French writer and playwright (1794–1862)

Louis-Émile Vanderburch (30 September 1794 – 30 March 1862) was a 19th-century French writer and playwright. The painter Dominique Joseph Vanderburch (1722–1785) was his grandfather.

== Biography ==
After he started a career in teaching as a professor of history, Vanderburch turned to literature and more specifically to theatre.

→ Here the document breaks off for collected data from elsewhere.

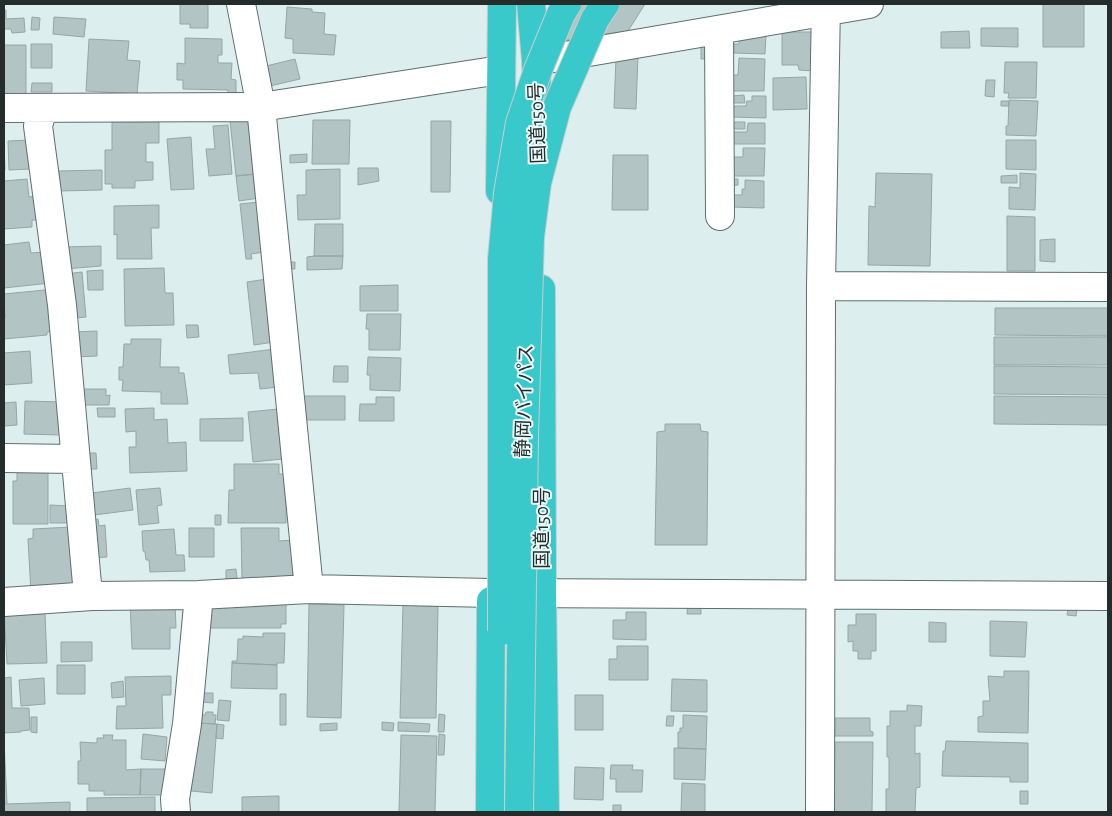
<svg xmlns="http://www.w3.org/2000/svg" width="1112" height="816" font-family="'Alegreya Sans','Noto Sans JP',sans-serif">
<style>
.building{fill:#b3c4c4;stroke:#96a6a6}
.lines{fill:none;stroke-linecap:round;stroke-linejoin:round}
.minor-casing{stroke:#5f6e6e;stroke-width:30}
.highway-casing{stroke:#cbcccc;stroke-width:30}
.minor{stroke:#fff;stroke-width:28}
.highway{stroke:#3ac9ca;stroke-width:28}
.highway-bridge-casing{stroke:#cbcccc;stroke-width:30;stroke-linecap:butt}
.highway-bridge{stroke:#3ac9ca;stroke-width:28}
.labels{text-anchor:middle;dominant-baseline:central;stroke-width:4;stroke-linejoin:round;paint-order:stroke}
.street-label{font-size:19px;fill:#252c2c;stroke:#eafcfb}
</style>
<rect width="100%" height="100%" fill="#dee"/>
<!-- building -->
<path class="building" d="M180,4H208V28H190V24H180Z
M561,4H645L628,31L561,41Z
M1045,4H1084V47H1043V5Z
M287,7L312,9V12L325,13L324,34L336,35L334,55L293,53V39L285,38Z
M4,10H6V19L24,18L25,32L12,33L11,29H4Z
M32,17L40,18L39,30H31Z
M54,17L86,19L84,37L53,34Z
M981,28H1018V47L981,46Z
M969,31L970,48H941V32Z
M782,32H814L815,71L799,70L798,65H782Z
M739,34L766,35L765,54L734,53V44H739Z
M185,38L222,39V55H218V63H232L231,79L236,80V98H228V90L183,89V80H177V63L185,64Z
M89,39L129,41L127,60L140,61L137,94L86,91Z
M31,44H52V68H31Z
M4,45H26V97H4Z
M701,45H711V59H701Z
M638,56L636,109L614,108L616,58Z
M739,58L765,59L764,91H732V75H738Z
M295,59L300,79L270,86L266,66Z
M1005,62H1037L1036,98H1008L1009,93H1004Z
M806,77L807,109L773,110V78Z
M986,80H995L994,97L985,96Z
M32,83H52V92H31Z
M744,95L745,103H732L731,96Z
M752,96H766V118L732,117V106H746L747,101H752Z
M1009,100L1038,101L1036,136L1006,135V126H1008Z
M1001,101H1009V106H1001Z
M250,120L256,174L236,176L230,121Z
M313,120H350L349,164H312Z
M431,121H451L450,192H431Z
M112,122H159V143H146V162H153V180L135,181V188H112V184H105V150H112Z
M732,122H745V129H732Z
M748,123H765V144H731V132H747Z
M228,125L232,174L209,176L206,149H215L213,126Z
M191,137L194,189L171,190L167,139Z
M4,140L5,170H4Z
M30,140V169L9,170L8,141Z
M1006,140H1036V170L1006,169Z
M743,148H765L764,176H730V157H743Z
M307,154V162L290,163V155Z
M613,155H648V210H612Z
M358,168H378L379,181L358,185Z
M340,169V219L298,220L297,195H306V170Z
M102,170V190L59,191V171Z
M876,173L932,174L930,266L868,265L869,206L875,207Z
M1020,173L1036,174L1035,210L1009,209V187L1020,188Z
M256,174L259,198L239,201L236,176Z
M1017,175V183H1001V176Z
M27,179L29,197L37,196L39,220H32V227L4,229V181Z
M729,179H738V185L730,186Z
M745,180L764,181V208L731,207V195H742V189H745Z
M259,202L265,252L251,254L252,259H246L240,204Z
M159,205V228H151L152,259H117V234L114,235V206Z
M1007,216L1035,217V271H1007Z
M315,224H343V256H314Z
M1055,239V262L1040,261V240Z
M29,242L31,253L46,252L50,283L4,288V245Z
M101,246V266L65,269L63,247Z
M314,256H343L342,269L307,270V257Z
M287,262H295V269H287Z
M164,268L165,293H173L174,325L125,326L124,269Z
M103,270V290H88L87,271Z
M82,272L86,317L76,318L65,274Z
M267,279L274,342L254,345L247,282Z
M398,285V311H360V286Z
M45,290L46,294L52,293L56,331L47,332V335L4,339V319L5,318L4,294Z
M995,308H1108V336L995,335Z
M367,314H401L400,350H369V329H366Z
M186,325H198L199,337L187,338Z
M97,331V356L74,357L73,332Z
M994,337H1108V365H994Z
M131,339H161L160,367H179V373H184L188,404H161V392L122,391L123,380H119V367H123L124,344H131Z
M275,349L279,387L260,389L258,373L230,374L228,355Z
M30,351L32,383L4,385V353Z
M368,357L401,358L400,391L370,390V375H367Z
M334,366H348V382H333Z
M994,366L1108,367V395L994,394Z
M76,389H106V396L110,395L109,405H76Z
M302,396H345V420H302Z
M994,396L1108,397V425L994,424Z
M376,397H394V421H359L360,404H376Z
M25,401L62,402L61,435L24,434Z
M16,402L17,425L4,426V403Z
M97,408H115V417H98Z
M154,408V420L167,419L168,443L186,442L187,471L130,473L129,447H136V431L126,432L125,409Z
M278,409L283,459L253,462L248,412Z
M243,418V441H200V419Z
M665,424H700L701,431L708,432L707,545H655L657,432L665,431Z
M80,453H96L97,469H81Z
M234,464H279V474H286V523H228L229,490H234Z
M17,468H48V524H13V481H17Z
M130,488L133,510L94,515L92,493Z
M160,488L162,505L157,506L159,523L139,525L136,490Z
M50,505L69,506L68,523H50Z
M215,515H221V525H215Z
M98,519L99,526L105,525L107,557L91,558L87,520Z
M71,527L75,586L31,594L28,539L33,538V529Z
M189,528H214V557H189Z
M241,528H279V541L293,540V579L242,580Z
M174,529L176,555H184L185,571L150,572L149,560H146L145,552L143,551L142,531Z
M236,569L237,578L226,579V570Z
M265,599H286V624H281V628H207L208,606H265Z
M175,602L176,628H170V649H132L130,603Z
M309,604L344,605L341,718L307,717Z
M688,604L701,605V614H687Z
M403,605L438,606L436,718H400Z
M1068,609L1077,610L1076,616L1067,615Z
M4,611L45,613L47,663L7,664Z
M626,612H646V640L613,639V620H626Z
M856,614H876V651H871V659H858V651H853V641L848,642V625H856Z
M990,621L1027,622L1025,657L990,656Z
M929,622L946,623V642H929Z
M263,633H285L284,663H277V665L232,663V661H237L238,639H243V636L263,637Z
M61,642H92V661L61,662Z
M617,646H648V680H609V659H617Z
M232,663L277,665V689L231,688Z
M57,665H85V694H57Z
M1004,671H1029L1028,733L978,732V717L983,716V701H990L988,676L1004,677Z
M171,676V695H162L163,728L116,729L117,706H126L125,677Z
M11,677L12,708H29L30,730L21,731V732L4,733V678Z
M44,678L45,704L21,706L19,680Z
M672,679L707,680V712L671,711Z
M123,681L124,697L112,698L111,683Z
M201,693H213V703L201,702Z
M280,694H286V725H280Z
M575,695H603V730H575Z
M219,700L231,701L229,721L217,720Z
M907,705L922,706L921,726H915V754L920,753V787L916,788L915,812H886V789H889V757H887V726H890V711H907Z
M206,712H213V715H216L215,724L197,723L198,715H205Z
M439,714L445,715L444,732H438Z
M683,715L707,716L706,749L678,748V732H680V728H683Z
M667,716H674L673,726H666Z
M31,717H37V733L31,732Z
M835,718H870V731L873,732V736H835Z
M382,722L394,723L393,731L382,730Z
M398,722L430,724L429,732L398,731Z
M197,723L217,724L212,793L191,791Z
M337,723V730L320,731V724Z
M217,724L224,725L223,739L216,738Z
M143,734L167,737L165,761L141,759Z
M439,734L445,735L444,755H438Z
M103,735H113L112,740H126V770L141,769L140,795H104V791H89V784H78V761H81L80,742L97,743V738H104Z
M401,735L437,736L435,812H399Z
M4,741L7,803H4Z
M946,741L1028,743V782H1010V777L942,776L943,751H945Z
M835,742H873L872,812H834Z
M674,748L706,749L705,780L674,779Z
M611,765H633L632,770H643L642,792H616V779H610Z
M575,767L604,768L603,800L574,799Z
M141,769H166L163,795H140Z
M682,783L705,784V812H681Z
M1020,791H1028V804H1020Z
M279,796V812H242V797Z
M155,797V812H87V798Z
M70,802V812H4V804Z
M613,805H621V812H613Z"/>
<g class="lines">
<!-- minor casing -->
<g class="minor-casing">
<path id="minor" d="M241,4L261,107L309,589
M719,30L720,216
M536,61L869,4
M4,108L261,107L500,70
M43,108L38,126L62,305L87,584L92,596
M821,286L1108,287
M4,458L75,459
M4,602L92,596L199,595L309,589L491,593L1108,596
M176,812L175,799L187,724L199,595
M820,812L821,286L826,4"/>
</g>
<!-- highway casing -->
<g class="highway-casing">
<path id="highway" d="M531,4L536,61L539,163
M500,191L502,4
M541,289L542,592L545,812
M490,812L491,601"/>
</g>
<!-- minor -->
<use href="#minor" class="minor"/>
<!-- highway -->
<use href="#highway" class="highway"/>
<!-- highway-bridge casing -->
<g class="highway-bridge-casing">
<path id="highway-bridge" d="M502,631V259L508,193L520,123L538,70L561,14L567,4
M519,812L524,435L530,237L537,183L557,107L595,19L605,4"/>
</g>
<!-- highway-bridge -->
<use href="#highway-bridge" class="highway-bridge"/>
</g>
<g class="labels">
<!-- street labels -->
<g class="street-label">
<text transform="translate(538 123) rotate(-92)">国道150号</text>
<text transform="translate(525 401) rotate(-88)">静岡バイパス</text>
<text transform="translate(542 528) rotate(-90)">国道150号</text>
</g>
</g>
<!-- border -->
<rect width="1112" height="816" fill="none" stroke="#252c2c" stroke-width="10"/>
</svg>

From 1816, he authored more than a hundred theatre plays, some of which were met with great success.

From 1836 to 1853, he lived in the Petit château of La Chapelle-Saint-Mesmin (Loiret) which now houses the city hall of this town of 10,000 inhabitants.

== Works ==
- Theatre (selection)
- 1835: Jacques II
- 1836: Le Gamin de Paris
- 1838: Clermont, ou Une femme d'artiste (with Eugène Scribe)
- 1838: Peau d'âne
- 1846: Une nuit au Louvre
- 1854: Le Sanglier des Ardennes
- 1855: Le sergent Frédéric, comédie en vaudevilles (with Dumanoir)

- Other
- 1816: L'Épingle noire
- 1847: Scènes contemporaines laissées par Madame la Vicomtesse de Chamilly, Urbain Canel, 1828 collective pseudonym of François-Adolphe Loève-Veimars, Auguste Romieu and Vanderburch.
- 1832: Souvenirs de France, d'Écosse et d'Angleterre pendant les règnes de François I, Henri II, François II, Marie Stuart et Elisabeth.
- 1841-1843: Le Gamin de Paris à Alger.
- 1851: Histoire militaire des Français. À l'usage des écoles régimentaires et des écoles communales.

== Bibliography ==
- Émile Chevalet, Les 365. Annuaire de la littérature et des auteurs contemporains, 1858.
- Charles Vander-Burch Fils, Biographie d'un homme de lettres, Imprimerie veuve Théolier Ainé et Cie, In-8°, 19 pages, Saint-Etienne, 1863, published by the Bnf, available Here

== Funds Vanderburch ==
From a gift of Philippe Collin, his great-nephew, the Émile Vanderburch funds gathers at the Bibliothèque nationale de France (Department of Performing Arts) personal papers, the manuscripts of 9 unpublished plays and 8 published plays, 4 collections of poetry and songs, 3 handwritten works of his youth, intimate writings, correspondence, programs, documents related to his theatrical activity and press articles.